With these few tips, you’re ready to rock your presentation and fully reap the benefits of using video!

Step Up Your Presentation Game with Videos and SlideDog

Now that you’ve mastered the art of embedding videos into PowerPoint, it’s time to take your presentations to a whole new level. 

From PowerPoints and PDFs to video clips, SlideDog lets you combine all of your favorite presentation media together to create a dynamic and engaging experience for your audience. 

Plus, SlideDog also provides interactive elements such as polls and chats so you can connect with your audience and gain invaluable feedback in the process.

If you’re ready to see the SlideDog difference yourself, you can try it out today for free!


Q: What video formats are supported by PowerPoint?

Microsoft recommends you use .mp4, but Powerpoint also supports different formats such as:

  • .avi
  • .mpg/.mpeg
  • .wmv
  • .asf
  • .mov

Some of these formats require additional codecs.

Q: Can I have the video play automatically?

Yes, you can. Here’s what you can do:

  1. Go to the slide with the video and select the video frame.
  2. Locate the Video Playback Tools tab and select Start.
  3. Here, you can select from three options: In Click Sequence, Automatically, and When Clicked On.

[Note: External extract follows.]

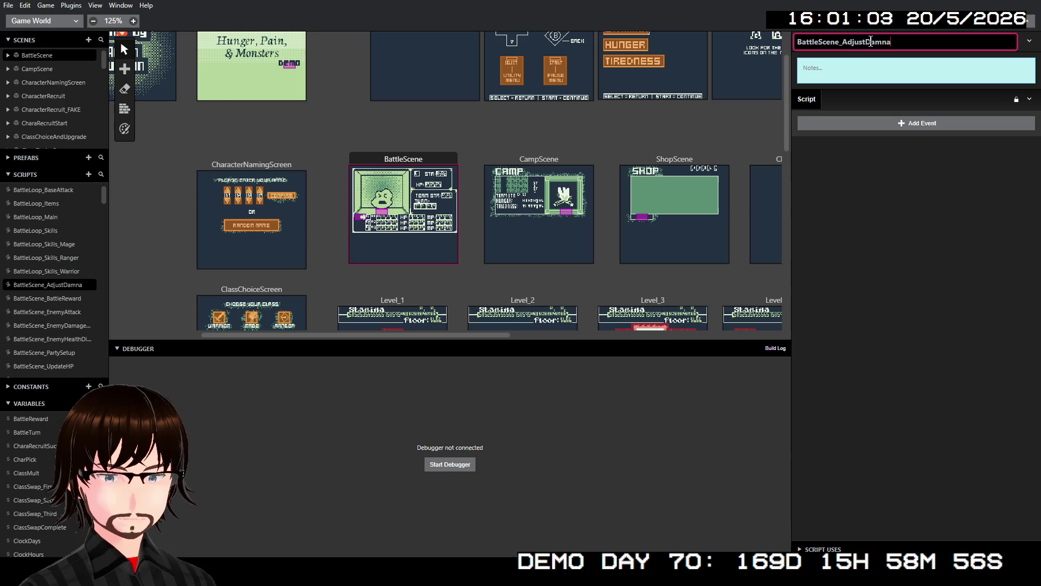
pyautogui.write('ge')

Now, you can choose whether the video plays automatically, when you click next with the keyboard or a presenter remote, or only when you click directly on the video with the mouse pointer.

Q: Why isn’t my video working in PowerPoint?

The most common reason is that the format of your video is not supported. Please ensure you’re using the correct format, or you can use Slidedog, which comes with the popular video player VLC. With VLC, you can load multiple different video formats that PowerPoint doesn’t natively support.